There is a random link between the two events and the two companies, and those World Cup social media stats, which I’ll do my best to explain here. The Droplet app has two typical use cases. The first is to pay for stuff in shops. Here, I think the firm would admit, there is currently a limited number of merchants on board; it’s a long way short of reaching critical mass.

The second is for peer-to-peer payments alla Barclays Pingit. Your friends have dragged you out for an impromptu curry after a couple of drinks and you have no cash to settle the bill? Simples; just ask one of your friends to settle up for you and in a couple of clicks, you can pay them back through the Droplet app. There are some neat twists too. You can create a Friends list and see which of your Droplet friends are nearby, making it easier to sort those impromptu payments to friends you are with at the time.

But it was when the company, and its agency, Krowd, started talking about how they were planning to promote the app that things got interesting. They have come up with a neat strapline: ‘Your Mates. Your Money. Your Mobile.’ It’s the sort of line you could see lingering onscreen at the end of a 30-second TV advertising spot.
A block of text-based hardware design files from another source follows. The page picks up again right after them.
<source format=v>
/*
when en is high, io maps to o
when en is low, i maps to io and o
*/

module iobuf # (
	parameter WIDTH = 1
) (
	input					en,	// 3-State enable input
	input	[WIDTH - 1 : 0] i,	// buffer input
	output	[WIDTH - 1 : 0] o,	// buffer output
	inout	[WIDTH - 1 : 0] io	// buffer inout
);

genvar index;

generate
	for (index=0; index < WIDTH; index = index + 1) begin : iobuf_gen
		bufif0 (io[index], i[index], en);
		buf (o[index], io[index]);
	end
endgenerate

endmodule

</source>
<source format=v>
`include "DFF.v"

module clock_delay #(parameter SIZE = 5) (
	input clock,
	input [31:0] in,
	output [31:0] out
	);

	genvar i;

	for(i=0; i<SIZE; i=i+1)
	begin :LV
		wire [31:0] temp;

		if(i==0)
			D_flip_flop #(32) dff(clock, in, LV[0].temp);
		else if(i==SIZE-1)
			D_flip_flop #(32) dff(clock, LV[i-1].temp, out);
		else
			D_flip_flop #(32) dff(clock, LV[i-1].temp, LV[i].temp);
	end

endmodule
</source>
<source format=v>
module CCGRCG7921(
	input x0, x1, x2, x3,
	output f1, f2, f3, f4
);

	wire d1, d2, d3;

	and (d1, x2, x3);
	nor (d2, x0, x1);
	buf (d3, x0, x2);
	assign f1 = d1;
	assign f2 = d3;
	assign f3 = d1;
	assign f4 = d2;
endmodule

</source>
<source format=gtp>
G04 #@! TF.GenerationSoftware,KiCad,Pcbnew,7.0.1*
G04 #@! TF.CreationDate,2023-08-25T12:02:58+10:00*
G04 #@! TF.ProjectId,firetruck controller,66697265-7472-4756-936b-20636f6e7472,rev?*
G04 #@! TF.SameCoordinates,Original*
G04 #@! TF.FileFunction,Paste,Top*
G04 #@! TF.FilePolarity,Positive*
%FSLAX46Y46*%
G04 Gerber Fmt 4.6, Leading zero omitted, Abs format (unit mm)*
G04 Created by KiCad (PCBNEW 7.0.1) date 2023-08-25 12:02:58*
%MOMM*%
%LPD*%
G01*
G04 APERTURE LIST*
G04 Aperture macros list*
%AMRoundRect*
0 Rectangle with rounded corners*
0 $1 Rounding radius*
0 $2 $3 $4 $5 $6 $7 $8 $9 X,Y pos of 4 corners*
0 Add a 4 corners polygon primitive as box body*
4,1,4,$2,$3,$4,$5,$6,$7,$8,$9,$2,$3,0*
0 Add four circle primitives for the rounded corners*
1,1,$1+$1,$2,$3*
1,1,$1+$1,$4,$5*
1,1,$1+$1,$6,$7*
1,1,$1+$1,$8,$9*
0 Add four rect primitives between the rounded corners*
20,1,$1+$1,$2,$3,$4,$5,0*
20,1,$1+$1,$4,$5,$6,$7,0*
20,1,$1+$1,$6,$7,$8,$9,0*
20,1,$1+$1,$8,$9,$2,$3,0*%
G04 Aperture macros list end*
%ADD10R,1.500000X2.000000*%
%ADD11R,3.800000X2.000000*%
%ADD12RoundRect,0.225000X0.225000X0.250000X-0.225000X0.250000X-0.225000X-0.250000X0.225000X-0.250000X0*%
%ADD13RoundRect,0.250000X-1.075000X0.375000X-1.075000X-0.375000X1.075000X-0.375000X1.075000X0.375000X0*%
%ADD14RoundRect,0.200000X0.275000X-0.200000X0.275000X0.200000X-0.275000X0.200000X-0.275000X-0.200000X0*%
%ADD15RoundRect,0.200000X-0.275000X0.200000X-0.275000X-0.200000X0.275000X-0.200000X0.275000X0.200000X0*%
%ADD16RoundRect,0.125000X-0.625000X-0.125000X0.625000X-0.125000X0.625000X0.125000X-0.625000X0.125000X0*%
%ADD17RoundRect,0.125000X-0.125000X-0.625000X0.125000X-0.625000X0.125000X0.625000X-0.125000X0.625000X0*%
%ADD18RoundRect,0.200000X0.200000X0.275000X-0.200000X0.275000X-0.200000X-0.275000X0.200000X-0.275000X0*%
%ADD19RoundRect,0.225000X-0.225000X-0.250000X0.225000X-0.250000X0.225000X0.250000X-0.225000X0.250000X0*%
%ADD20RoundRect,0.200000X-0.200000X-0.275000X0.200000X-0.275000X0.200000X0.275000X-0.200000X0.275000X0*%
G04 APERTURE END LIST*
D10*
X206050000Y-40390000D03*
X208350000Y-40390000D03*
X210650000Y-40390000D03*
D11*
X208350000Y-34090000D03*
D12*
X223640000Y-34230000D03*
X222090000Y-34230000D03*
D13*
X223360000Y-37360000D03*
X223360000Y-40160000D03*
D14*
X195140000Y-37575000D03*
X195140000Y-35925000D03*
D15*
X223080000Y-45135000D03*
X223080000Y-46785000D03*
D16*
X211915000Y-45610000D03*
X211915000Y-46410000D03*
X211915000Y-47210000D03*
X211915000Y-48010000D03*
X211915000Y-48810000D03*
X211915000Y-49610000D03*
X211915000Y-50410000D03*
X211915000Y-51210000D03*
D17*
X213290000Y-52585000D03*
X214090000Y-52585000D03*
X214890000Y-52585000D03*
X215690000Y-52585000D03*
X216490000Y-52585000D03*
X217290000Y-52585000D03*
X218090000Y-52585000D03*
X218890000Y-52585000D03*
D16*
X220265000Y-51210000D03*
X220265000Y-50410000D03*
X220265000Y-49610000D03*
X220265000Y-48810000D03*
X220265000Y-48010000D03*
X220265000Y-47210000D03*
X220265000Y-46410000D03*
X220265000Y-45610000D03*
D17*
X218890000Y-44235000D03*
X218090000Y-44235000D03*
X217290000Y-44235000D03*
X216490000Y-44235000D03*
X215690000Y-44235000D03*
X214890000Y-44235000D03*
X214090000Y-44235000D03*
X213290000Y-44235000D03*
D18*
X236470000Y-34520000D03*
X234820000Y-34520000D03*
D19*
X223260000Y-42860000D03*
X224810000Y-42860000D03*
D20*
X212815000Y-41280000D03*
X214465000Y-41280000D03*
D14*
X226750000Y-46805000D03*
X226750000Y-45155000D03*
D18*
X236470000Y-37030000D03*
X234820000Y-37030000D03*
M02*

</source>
Except that Droplet is not planning any TV advertising, or at least it wasn’t mentioned last night, presumably because TV advertising is expensive, and (if you pretend the dotcom bubble and crash never happened), startups can’t afford it. All the launch activity for Droplet V2 will be on social media, and the campaign that Krowd have put together looks pretty impressive.

Critical mass
The point being, seven years ago, when a firm called Blyk was trying to achieve critical mass for its MVNO offering – look at ads on your phone in return for talk time and data – it seemed obvious to me and many other commentators that without a TV advertising budget, attaining critical mass was going to be well nigh impossible, unless the thing took off virally in a massive way. Which it didn’t, probably because in 2007, Facebook had just 58m users and Twitter, less than a million.
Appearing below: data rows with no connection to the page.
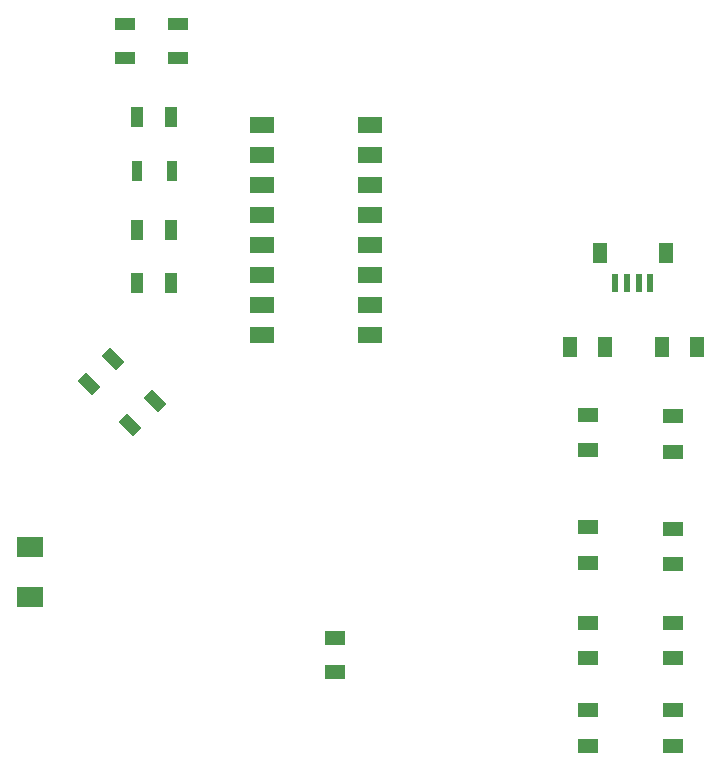
<source format=gbr>
%TF.GenerationSoftware,KiCad,Pcbnew,9.0.0*%
%TF.CreationDate,2025-05-02T07:07:21-06:00*%
%TF.ProjectId,schematic_Mk2.1,73636865-6d61-4746-9963-5f4d6b322e31,rev?*%
%TF.SameCoordinates,Original*%
%TF.FileFunction,Paste,Bot*%
%TF.FilePolarity,Positive*%
%FSLAX46Y46*%
G04 Gerber Fmt 4.6, Leading zero omitted, Abs format (unit mm)*
G04 Created by KiCad (PCBNEW 9.0.0) date 2025-05-02 07:07:21*
%MOMM*%
%LPD*%
G01*
G04 APERTURE LIST*
G04 Aperture macros list*
%AMRotRect*
0 Rectangle, with rotation*
0 The origin of the aperture is its center*
0 $1 length*
0 $2 width*
0 $3 Rotation angle, in degrees counterclockwise*
0 Add horizontal line*
21,1,$1,$2,0,0,$3*%
G04 Aperture macros list end*
%ADD10R,2.090000X1.390000*%
%ADD11R,0.609600X1.549400*%
%ADD12R,1.193800X1.803400*%
%ADD13R,1.170000X1.770000*%
%ADD14R,1.770000X1.170000*%
%ADD15R,1.050000X1.720000*%
%ADD16RotRect,1.050000X1.720000X45.000000*%
%ADD17R,2.209800X1.651000*%
%ADD18R,1.720000X1.050000*%
%ADD19R,0.890000X1.680000*%
%ADD20R,1.820000X1.200000*%
G04 APERTURE END LIST*
D10*
%TO.C,U2*%
X140740000Y-85890000D03*
X140740000Y-83350000D03*
X140740000Y-80810000D03*
X140740000Y-78270000D03*
X140740000Y-75730000D03*
X140740000Y-73190000D03*
X140740000Y-70650000D03*
X140740000Y-68110000D03*
X131660000Y-68110000D03*
X131660000Y-70650000D03*
X131660000Y-73190000D03*
X131660000Y-75730000D03*
X131660000Y-78270000D03*
X131660000Y-80810000D03*
X131660000Y-83350000D03*
X131660000Y-85890000D03*
%TD*%
D11*
%TO.C,J3*%
X164500000Y-81527600D03*
X163499999Y-81527600D03*
X162500001Y-81527600D03*
X161500000Y-81527600D03*
D12*
X165799999Y-79002601D03*
X160200001Y-79002601D03*
%TD*%
D13*
%TO.C,R18*%
X157706000Y-86906000D03*
X160694000Y-86906000D03*
%TD*%
D14*
%TO.C,R11*%
X166400000Y-105294000D03*
X166400000Y-102306000D03*
%TD*%
%TO.C,R13*%
X166400000Y-113294000D03*
X166400000Y-110306000D03*
%TD*%
D15*
%TO.C,R6*%
X121000000Y-81500000D03*
X123920000Y-81500000D03*
%TD*%
D16*
%TO.C,R8*%
X120467624Y-93532376D03*
X122532376Y-91467624D03*
%TD*%
D17*
%TO.C,D1*%
X112000000Y-103879100D03*
X112000000Y-108120900D03*
%TD*%
D18*
%TO.C,R1*%
X124500000Y-59580000D03*
X124500000Y-62500000D03*
%TD*%
D15*
%TO.C,R5*%
X121000000Y-77000000D03*
X123920000Y-77000000D03*
%TD*%
D19*
%TO.C,R4*%
X121045000Y-72000000D03*
X124035000Y-72000000D03*
%TD*%
D15*
%TO.C,R3*%
X121040000Y-67500000D03*
X123960000Y-67500000D03*
%TD*%
D13*
%TO.C,R17*%
X165506000Y-86906000D03*
X168494000Y-86906000D03*
%TD*%
D14*
%TO.C,R10*%
X159200000Y-92706000D03*
X159200000Y-95694000D03*
%TD*%
%TO.C,R9*%
X166400000Y-92800000D03*
X166400000Y-95788000D03*
%TD*%
%TO.C,R12*%
X159200000Y-105200000D03*
X159200000Y-102212000D03*
%TD*%
%TO.C,R14*%
X159200000Y-110306000D03*
X159200000Y-113294000D03*
%TD*%
%TO.C,R16*%
X166400000Y-120694000D03*
X166400000Y-117706000D03*
%TD*%
D18*
%TO.C,R2*%
X120000000Y-59580000D03*
X120000000Y-62500000D03*
%TD*%
D14*
%TO.C,R15*%
X159200000Y-120694000D03*
X159200000Y-117706000D03*
%TD*%
D20*
%TO.C,C3*%
X137800000Y-111540000D03*
X137800000Y-114460000D03*
%TD*%
D16*
%TO.C,R7*%
X116967624Y-90032376D03*
X119032376Y-87967624D03*
%TD*%
M02*

</source>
Fast forward seven years, look at those World Cup social media engagement stats, throw in Weve – 22m opted-in users at the last count (yes, I know some of their optins are “softer” than others but even so…) and you start thinking it should be possible, in theory, to at least reach the whole country using nothing more than social media and some well-targeted mobile messaging. Whether you convince people to get on board is another matter. But given the fact that the Droplet app does what it says on the tin, so the product is a good one, its success or failure will be a good measure, in my opinion, of whether social media engagement really amounts to something more tangible, measureable and accountable than likes, shares, comments and retweets. I guess we should know one way or the other a year or two from now when we’re all using Droplet without giving it a second thought, or have forgotten it ever existed.